Di antara puing ruang kuliah yang kaca-kacanya pecah dan dinding-dinding yang retak, serta lorong-lorong yang masih menyimpan aroma debu dan ingatan serangan udara, kehidupan akhirnya kembali berdenyut di Universitas Islam Gaza.
Setelah dua tahun terputus dari aktivitas kuliah akibat perang, kampus yang sempat hancur itu kembali membuka pintunya. Ratusan mahasiswa datang membawa buku, harapan, dan keyakinan bahwa pendidikan tetap layak diperjuangkan, meski bangunan yang mereka masuki baru dipulihkan sebagian dan masih menjadi saksi bisu kekejaman perang.
Serangan udara Israel pada 12 Oktober 2023 menghancurkan markas utama Universitas Islam Gaza setelah rangkaian bombardemen yang dimulai sejak 7 Oktober, menyusul operasi “Thufanul Aqsha” yang dilakukan para pejuang terhadap permukiman sekitar Gaza. Kampus itu luluh lantak total, menyisakan kehampaan fisik dan kehilangan sebagian besar tenaga pengajarnya.
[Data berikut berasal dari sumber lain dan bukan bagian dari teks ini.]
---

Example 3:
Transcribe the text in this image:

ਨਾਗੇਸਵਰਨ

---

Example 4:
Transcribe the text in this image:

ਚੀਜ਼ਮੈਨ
Kembalinya para mahasiswa menjadi pemandangan yang viral di media sosial. Banyak aktivis menilai momen itu sebagai gambaran keteguhan rakyat Palestina untuk terus belajar meski dikelilingi reruntuhan. Ada pula yang menyebutnya sebagai kabar yang membangkitkan harapan setelah genosida yang menorehkan luka mendalam.
Sebagian netizen mengingatkan bahwa ungkapan “bangkit dari bawah reruntuhan” selama ini sering dipakai sebagai metafora. Namun di Gaza, itu bukan lagi perumpamaan, melainkan kenyataan sehari-hari. Warga bangkit betulan dari bawah debu dan puing, entah untuk mencari nafkah, memperbaiki rumah, membangun kembali ruang rawat di rumah sakit, atau menghidupkan kampus yang hancur.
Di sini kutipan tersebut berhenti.